(Exercise description): Pick out each line in the entries below that contains the word "minus", and copy those lines.

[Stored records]

>>>>>

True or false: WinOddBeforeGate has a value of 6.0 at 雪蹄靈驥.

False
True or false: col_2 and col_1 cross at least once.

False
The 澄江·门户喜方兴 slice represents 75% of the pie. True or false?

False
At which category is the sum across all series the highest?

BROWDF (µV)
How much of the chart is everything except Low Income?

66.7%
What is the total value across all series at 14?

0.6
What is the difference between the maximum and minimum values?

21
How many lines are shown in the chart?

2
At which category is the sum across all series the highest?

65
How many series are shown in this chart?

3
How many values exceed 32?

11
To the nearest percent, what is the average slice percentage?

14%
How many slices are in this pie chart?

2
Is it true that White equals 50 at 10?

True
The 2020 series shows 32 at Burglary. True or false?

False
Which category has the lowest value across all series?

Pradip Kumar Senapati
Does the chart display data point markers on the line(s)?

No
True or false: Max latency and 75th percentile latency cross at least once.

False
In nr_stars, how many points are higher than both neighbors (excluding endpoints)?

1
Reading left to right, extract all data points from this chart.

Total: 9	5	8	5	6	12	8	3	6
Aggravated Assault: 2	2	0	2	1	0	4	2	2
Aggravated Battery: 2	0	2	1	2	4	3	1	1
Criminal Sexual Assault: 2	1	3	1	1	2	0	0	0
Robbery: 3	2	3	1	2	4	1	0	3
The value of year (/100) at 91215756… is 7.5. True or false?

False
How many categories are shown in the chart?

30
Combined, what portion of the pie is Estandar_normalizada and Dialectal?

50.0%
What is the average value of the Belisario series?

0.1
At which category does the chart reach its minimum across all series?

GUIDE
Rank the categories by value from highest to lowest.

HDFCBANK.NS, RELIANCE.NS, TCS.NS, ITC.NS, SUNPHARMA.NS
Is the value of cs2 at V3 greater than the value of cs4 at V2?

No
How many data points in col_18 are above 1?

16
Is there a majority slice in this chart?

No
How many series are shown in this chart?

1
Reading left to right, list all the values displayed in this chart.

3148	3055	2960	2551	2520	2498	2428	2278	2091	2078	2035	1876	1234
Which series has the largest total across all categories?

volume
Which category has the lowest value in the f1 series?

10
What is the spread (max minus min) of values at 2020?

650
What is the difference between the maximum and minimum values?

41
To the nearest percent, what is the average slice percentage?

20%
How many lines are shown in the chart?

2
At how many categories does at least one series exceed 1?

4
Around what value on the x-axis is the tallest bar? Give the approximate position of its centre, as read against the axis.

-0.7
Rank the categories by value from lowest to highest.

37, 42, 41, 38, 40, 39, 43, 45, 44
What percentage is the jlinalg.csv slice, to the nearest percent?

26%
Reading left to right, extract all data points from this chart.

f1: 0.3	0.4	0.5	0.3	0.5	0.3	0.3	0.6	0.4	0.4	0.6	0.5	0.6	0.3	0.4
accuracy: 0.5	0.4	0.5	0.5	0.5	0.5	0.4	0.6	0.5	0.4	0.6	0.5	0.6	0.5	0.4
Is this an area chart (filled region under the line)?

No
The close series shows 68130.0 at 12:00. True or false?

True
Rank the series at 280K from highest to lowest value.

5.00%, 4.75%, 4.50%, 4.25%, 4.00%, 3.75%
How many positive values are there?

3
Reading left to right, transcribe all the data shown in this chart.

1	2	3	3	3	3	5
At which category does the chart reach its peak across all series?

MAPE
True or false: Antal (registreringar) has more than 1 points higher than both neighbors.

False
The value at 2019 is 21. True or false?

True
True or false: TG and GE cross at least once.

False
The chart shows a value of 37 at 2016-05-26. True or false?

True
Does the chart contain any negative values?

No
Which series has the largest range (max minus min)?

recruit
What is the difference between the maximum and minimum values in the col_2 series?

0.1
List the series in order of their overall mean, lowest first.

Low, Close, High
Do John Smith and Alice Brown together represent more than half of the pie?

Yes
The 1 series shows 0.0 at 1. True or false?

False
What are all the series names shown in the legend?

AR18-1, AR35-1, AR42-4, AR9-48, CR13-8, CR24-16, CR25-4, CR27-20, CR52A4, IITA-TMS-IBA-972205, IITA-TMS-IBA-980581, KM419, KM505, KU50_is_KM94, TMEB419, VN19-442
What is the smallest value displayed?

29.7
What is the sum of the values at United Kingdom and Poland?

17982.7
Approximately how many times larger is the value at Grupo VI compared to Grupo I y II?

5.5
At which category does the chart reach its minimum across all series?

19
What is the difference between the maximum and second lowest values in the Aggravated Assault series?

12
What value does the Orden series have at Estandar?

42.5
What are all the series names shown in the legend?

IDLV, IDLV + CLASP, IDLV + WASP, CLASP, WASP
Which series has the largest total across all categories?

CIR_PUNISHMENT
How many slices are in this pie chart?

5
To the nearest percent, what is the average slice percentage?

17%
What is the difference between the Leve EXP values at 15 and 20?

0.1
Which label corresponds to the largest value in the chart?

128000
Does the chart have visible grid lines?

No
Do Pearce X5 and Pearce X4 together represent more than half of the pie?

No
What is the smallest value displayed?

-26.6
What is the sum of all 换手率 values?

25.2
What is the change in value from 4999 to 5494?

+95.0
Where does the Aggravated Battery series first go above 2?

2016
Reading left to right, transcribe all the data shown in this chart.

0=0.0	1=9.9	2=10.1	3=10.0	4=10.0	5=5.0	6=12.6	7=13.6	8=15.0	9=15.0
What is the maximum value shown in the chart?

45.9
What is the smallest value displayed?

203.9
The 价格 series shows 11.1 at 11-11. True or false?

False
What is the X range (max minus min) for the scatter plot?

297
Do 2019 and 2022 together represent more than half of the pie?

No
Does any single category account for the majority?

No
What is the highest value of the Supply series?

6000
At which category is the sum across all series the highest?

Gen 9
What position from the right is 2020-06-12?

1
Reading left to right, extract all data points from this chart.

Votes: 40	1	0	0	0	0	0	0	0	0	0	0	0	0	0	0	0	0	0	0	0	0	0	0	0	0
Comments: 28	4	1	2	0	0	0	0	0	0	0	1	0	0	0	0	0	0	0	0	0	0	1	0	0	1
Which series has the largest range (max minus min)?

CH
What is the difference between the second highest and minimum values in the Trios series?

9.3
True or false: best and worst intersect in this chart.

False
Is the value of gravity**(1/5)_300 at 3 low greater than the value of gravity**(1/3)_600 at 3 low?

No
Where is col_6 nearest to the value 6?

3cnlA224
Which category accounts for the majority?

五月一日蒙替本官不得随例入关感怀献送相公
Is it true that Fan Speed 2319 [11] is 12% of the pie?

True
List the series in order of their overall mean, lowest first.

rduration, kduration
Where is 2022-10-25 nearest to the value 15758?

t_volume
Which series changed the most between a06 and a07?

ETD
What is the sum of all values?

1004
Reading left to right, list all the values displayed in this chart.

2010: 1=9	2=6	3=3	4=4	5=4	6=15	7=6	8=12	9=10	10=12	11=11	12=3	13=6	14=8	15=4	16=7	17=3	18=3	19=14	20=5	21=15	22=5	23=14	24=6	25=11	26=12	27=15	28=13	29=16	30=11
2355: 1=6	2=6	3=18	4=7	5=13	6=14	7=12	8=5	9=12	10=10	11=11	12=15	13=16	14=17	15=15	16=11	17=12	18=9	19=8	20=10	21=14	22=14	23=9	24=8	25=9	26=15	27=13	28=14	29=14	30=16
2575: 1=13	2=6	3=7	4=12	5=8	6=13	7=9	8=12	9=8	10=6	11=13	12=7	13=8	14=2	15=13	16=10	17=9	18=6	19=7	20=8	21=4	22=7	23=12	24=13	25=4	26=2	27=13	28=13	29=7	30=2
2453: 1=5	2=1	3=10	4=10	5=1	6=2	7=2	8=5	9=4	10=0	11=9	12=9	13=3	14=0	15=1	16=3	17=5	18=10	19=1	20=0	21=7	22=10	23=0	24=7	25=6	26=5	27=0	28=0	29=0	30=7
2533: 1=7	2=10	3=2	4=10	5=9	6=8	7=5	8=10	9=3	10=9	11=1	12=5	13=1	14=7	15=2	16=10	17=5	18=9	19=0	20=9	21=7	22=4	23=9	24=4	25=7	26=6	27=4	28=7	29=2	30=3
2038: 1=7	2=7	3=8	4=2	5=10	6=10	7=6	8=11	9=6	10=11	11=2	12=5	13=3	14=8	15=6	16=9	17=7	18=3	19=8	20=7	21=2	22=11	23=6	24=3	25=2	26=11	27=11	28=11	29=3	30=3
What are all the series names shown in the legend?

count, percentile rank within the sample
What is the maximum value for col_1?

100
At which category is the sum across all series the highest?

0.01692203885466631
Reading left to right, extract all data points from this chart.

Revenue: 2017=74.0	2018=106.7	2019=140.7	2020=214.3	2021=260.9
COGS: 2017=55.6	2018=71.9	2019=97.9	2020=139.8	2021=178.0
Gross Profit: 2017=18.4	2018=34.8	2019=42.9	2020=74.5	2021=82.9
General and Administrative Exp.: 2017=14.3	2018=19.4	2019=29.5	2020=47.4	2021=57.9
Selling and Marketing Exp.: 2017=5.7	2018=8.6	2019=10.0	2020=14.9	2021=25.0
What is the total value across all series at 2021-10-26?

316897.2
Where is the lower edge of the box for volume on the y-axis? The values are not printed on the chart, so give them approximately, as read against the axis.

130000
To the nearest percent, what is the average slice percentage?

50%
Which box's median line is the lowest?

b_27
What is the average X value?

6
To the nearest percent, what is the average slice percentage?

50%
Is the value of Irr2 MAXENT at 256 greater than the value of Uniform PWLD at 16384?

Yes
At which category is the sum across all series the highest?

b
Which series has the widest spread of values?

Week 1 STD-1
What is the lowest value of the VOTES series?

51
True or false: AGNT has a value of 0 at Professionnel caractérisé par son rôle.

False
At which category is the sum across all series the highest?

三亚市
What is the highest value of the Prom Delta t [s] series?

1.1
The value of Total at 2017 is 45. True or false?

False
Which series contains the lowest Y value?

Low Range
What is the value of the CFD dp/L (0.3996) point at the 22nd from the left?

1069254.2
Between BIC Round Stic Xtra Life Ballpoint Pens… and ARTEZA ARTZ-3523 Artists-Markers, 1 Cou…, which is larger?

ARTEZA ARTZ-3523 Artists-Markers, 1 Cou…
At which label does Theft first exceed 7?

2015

<<<<<

(Answer section):
What is the spread (max minus min) of values at 2020?
Which series has the largest range (max minus min)?
What is the X range (max minus min) for the scatter plot?
Which series has the largest range (max minus min)?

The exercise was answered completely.